Reproduce the records below line for line, leaving every field and value unchanged.

── Exercise inputs

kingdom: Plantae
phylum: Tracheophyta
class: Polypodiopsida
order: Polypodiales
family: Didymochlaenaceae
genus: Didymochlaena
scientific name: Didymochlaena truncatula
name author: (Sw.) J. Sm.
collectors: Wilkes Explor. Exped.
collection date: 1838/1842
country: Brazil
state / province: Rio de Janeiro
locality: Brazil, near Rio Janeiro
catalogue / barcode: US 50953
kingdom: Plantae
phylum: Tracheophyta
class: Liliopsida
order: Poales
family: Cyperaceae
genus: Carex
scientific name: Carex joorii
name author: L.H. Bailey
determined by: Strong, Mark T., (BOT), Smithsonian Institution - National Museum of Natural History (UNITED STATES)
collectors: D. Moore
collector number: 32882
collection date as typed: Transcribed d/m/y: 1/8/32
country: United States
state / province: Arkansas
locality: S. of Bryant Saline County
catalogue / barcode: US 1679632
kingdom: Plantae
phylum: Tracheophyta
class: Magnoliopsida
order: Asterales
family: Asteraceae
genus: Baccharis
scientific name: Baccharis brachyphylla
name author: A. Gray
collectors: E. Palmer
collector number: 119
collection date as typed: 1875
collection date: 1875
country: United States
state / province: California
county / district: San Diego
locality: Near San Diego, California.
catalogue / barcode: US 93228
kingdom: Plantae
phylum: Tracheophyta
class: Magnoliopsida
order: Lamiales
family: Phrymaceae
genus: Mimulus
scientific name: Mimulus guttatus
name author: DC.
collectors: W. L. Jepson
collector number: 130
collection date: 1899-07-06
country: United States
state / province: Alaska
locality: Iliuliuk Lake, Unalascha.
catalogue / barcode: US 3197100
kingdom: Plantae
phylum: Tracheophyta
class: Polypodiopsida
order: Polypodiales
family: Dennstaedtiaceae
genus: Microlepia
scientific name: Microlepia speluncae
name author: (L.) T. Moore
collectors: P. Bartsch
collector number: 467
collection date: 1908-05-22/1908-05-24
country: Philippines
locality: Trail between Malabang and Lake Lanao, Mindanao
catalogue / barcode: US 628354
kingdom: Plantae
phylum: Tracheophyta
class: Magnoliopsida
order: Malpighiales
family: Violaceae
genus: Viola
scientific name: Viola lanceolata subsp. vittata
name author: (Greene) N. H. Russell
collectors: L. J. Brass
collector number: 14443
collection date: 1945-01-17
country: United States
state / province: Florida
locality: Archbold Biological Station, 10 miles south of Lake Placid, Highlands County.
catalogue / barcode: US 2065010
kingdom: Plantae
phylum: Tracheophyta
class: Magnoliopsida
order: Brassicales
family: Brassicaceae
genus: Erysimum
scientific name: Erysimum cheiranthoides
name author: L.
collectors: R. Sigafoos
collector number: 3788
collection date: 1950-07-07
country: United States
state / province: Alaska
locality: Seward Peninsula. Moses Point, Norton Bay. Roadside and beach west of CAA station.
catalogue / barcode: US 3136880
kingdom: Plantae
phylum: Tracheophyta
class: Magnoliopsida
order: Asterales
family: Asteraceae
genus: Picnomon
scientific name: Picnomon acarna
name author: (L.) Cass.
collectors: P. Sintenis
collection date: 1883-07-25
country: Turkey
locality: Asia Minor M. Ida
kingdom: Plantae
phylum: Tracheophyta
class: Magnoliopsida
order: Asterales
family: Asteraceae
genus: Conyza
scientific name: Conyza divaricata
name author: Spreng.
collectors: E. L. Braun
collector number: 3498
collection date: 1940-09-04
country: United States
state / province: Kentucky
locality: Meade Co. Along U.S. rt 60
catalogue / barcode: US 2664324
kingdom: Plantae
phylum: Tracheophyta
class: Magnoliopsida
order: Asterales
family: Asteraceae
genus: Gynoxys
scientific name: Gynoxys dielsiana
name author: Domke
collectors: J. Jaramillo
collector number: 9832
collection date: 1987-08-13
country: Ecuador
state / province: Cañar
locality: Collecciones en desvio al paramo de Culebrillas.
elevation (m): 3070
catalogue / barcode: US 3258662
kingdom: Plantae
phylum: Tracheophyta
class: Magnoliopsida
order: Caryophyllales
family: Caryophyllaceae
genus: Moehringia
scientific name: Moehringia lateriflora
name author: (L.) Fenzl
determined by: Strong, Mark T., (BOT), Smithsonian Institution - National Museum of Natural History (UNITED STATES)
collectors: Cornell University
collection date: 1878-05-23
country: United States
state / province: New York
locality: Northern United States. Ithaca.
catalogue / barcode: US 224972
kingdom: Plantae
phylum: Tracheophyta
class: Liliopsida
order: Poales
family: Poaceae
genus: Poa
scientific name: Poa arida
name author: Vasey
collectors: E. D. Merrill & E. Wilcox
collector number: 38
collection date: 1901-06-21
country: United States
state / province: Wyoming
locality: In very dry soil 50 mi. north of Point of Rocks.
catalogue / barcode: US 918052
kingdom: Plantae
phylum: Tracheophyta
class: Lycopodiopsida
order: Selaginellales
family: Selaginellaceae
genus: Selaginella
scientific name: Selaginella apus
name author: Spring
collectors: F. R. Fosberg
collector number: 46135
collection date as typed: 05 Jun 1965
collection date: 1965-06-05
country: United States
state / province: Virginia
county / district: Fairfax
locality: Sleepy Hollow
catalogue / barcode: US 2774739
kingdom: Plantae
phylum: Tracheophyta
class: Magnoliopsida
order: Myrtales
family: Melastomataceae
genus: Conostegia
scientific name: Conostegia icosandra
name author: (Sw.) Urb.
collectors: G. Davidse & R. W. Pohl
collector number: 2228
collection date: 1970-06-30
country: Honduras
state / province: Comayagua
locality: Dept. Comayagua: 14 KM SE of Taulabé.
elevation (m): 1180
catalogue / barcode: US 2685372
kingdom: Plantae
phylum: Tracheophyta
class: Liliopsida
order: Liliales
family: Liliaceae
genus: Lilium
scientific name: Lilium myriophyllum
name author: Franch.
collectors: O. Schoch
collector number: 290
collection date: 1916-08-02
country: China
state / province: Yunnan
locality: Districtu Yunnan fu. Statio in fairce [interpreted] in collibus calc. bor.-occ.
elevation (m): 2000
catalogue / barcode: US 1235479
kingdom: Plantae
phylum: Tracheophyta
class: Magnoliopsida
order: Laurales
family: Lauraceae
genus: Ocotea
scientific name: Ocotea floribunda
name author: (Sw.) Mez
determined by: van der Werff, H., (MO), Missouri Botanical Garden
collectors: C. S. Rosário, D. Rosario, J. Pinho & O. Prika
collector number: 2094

────

> [Task response]
kingdom: Plantae
phylum: Tracheophyta
class: Polypodiopsida
order: Polypodiales
family: Didymochlaenaceae
genus: Didymochlaena
scientific name: Didymochlaena truncatula
name author: (Sw.) J. Sm.
collectors: Wilkes Explor. Exped.
collection date: 1838/1842
country: Brazil
state / province: Rio de Janeiro
locality: Brazil, near Rio Janeiro
catalogue / barcode: US 50953
kingdom: Plantae
phylum: Tracheophyta
class: Liliopsida
order: Poales
family: Cyperaceae
genus: Carex
scientific name: Carex joorii
name author: L.H. Bailey
determined by: Strong, Mark T., (BOT), Smithsonian Institution - National Museum of Natural History (UNITED STATES)
collectors: D. Moore
collector number: 32882
collection date as typed: Transcribed d/m/y: 1/8/32
country: United States
state / province: Arkansas
locality: S. of Bryant Saline County
catalogue / barcode: US 1679632
kingdom: Plantae
phylum: Tracheophyta
class: Magnoliopsida
order: Asterales
family: Asteraceae
genus: Baccharis
scientific name: Baccharis brachyphylla
name author: A. Gray
collectors: E. Palmer
collector number: 119
collection date as typed: 1875
collection date: 1875
country: United States
state / province: California
county / district: San Diego
locality: Near San Diego, California.
catalogue / barcode: US 93228
kingdom: Plantae
phylum: Tracheophyta
class: Magnoliopsida
order: Lamiales
family: Phrymaceae
genus: Mimulus
scientific name: Mimulus guttatus
name author: DC.
collectors: W. L. Jepson
collector number: 130
collection date: 1899-07-06
country: United States
state / province: Alaska
locality: Iliuliuk Lake, Unalascha.
catalogue / barcode: US 3197100
kingdom: Plantae
phylum: Tracheophyta
class: Polypodiopsida
order: Polypodiales
family: Dennstaedtiaceae
genus: Microlepia
scientific name: Microlepia speluncae
name author: (L.) T. Moore
collectors: P. Bartsch
collector number: 467
collection date: 1908-05-22/1908-05-24
country: Philippines
locality: Trail between Malabang and Lake Lanao, Mindanao
catalogue / barcode: US 628354
kingdom: Plantae
phylum: Tracheophyta
class: Magnoliopsida
order: Malpighiales
family: Violaceae
genus: Viola
scientific name: Viola lanceolata subsp. vittata
name author: (Greene) N. H. Russell
collectors: L. J. Brass
collector number: 14443
collection date: 1945-01-17
country: United States
state / province: Florida
locality: Archbold Biological Station, 10 miles south of Lake Placid, Highlands County.
catalogue / barcode: US 2065010
kingdom: Plantae
phylum: Tracheophyta
class: Magnoliopsida
order: Brassicales
family: Brassicaceae
genus: Erysimum
scientific name: Erysimum cheiranthoides
name author: L.
collectors: R. Sigafoos
collector number: 3788
collection date: 1950-07-07
country: United States
state / province: Alaska
locality: Seward Peninsula. Moses Point, Norton Bay. Roadside and beach west of CAA station.
catalogue / barcode: US 3136880
kingdom: Plantae
phylum: Tracheophyta
class: Magnoliopsida
order: Asterales
family: Asteraceae
genus: Picnomon
scientific name: Picnomon acarna
name author: (L.) Cass.
collectors: P. Sintenis
collection date: 1883-07-25
country: Turkey
locality: Asia Minor M. Ida
kingdom: Plantae
phylum: Tracheophyta
class: Magnoliopsida
order: Asterales
family: Asteraceae
genus: Conyza
scientific name: Conyza divaricata
name author: Spreng.
collectors: E. L. Braun
collector number: 3498
collection date: 1940-09-04
country: United States
state / province: Kentucky
locality: Meade Co. Along U.S. rt 60
catalogue / barcode: US 2664324
kingdom: Plantae
phylum: Tracheophyta
class: Magnoliopsida
order: Asterales
family: Asteraceae
genus: Gynoxys
scientific name: Gynoxys dielsiana
name author: Domke
collectors: J. Jaramillo
collector number: 9832
collection date: 1987-08-13
country: Ecuador
state / province: Cañar
locality: Collecciones en desvio al paramo de Culebrillas.
elevation (m): 3070
catalogue / barcode: US 3258662
kingdom: Plantae
phylum: Tracheophyta
class: Magnoliopsida
order: Caryophyllales
family: Caryophyllaceae
genus: Moehringia
scientific name: Moehringia lateriflora
name author: (L.) Fenzl
determined by: Strong, Mark T., (BOT), Smithsonian Institution - National Museum of Natural History (UNITED STATES)
collectors: Cornell University
collection date: 1878-05-23
country: United States
state / province: New York
locality: Northern United States. Ithaca.
catalogue / barcode: US 224972
kingdom: Plantae
phylum: Tracheophyta
class: Liliopsida
order: Poales
family: Poaceae
genus: Poa
scientific name: Poa arida
name author: Vasey
collectors: E. D. Merrill & E. Wilcox
collector number: 38
collection date: 1901-06-21
country: United States
state / province: Wyoming
locality: In very dry soil 50 mi. north of Point of Rocks.
catalogue / barcode: US 918052
kingdom: Plantae
phylum: Tracheophyta
class: Lycopodiopsida
order: Selaginellales
family: Selaginellaceae
genus: Selaginella
scientific name: Selaginella apus
name author: Spring
collectors: F. R. Fosberg
collector number: 46135
collection date as typed: 05 Jun 1965
collection date: 1965-06-05
country: United States
state / province: Virginia
county / district: Fairfax
locality: Sleepy Hollow
catalogue / barcode: US 2774739
kingdom: Plantae
phylum: Tracheophyta
class: Magnoliopsida
order: Myrtales
family: Melastomataceae
genus: Conostegia
scientific name: Conostegia icosandra
name author: (Sw.) Urb.
collectors: G. Davidse & R. W. Pohl
collector number: 2228
collection date: 1970-06-30
country: Honduras
state / province: Comayagua
locality: Dept. Comayagua: 14 KM SE of Taulabé.
elevation (m): 1180
catalogue / barcode: US 2685372
kingdom: Plantae
phylum: Tracheophyta
class: Liliopsida
order: Liliales
family: Liliaceae
genus: Lilium
scientific name: Lilium myriophyllum
name author: Franch.
collectors: O. Schoch
collector number: 290
collection date: 1916-08-02
country: China
state / province: Yunnan
locality: Districtu Yunnan fu. Statio in fairce [interpreted] in collibus calc. bor.-occ.
elevation (m): 2000
catalogue / barcode: US 1235479
kingdom: Plantae
phylum: Tracheophyta
class: Magnoliopsida
order: Laurales
family: Lauraceae
genus: Ocotea
scientific name: Ocotea floribunda
name author: (Sw.) Mez
determined by: van der Werff, H., (MO), Missouri Botanical Garden
collectors: C. S. Rosário, D. Rosario, J. Pinho & O. Prika
collector number: 2094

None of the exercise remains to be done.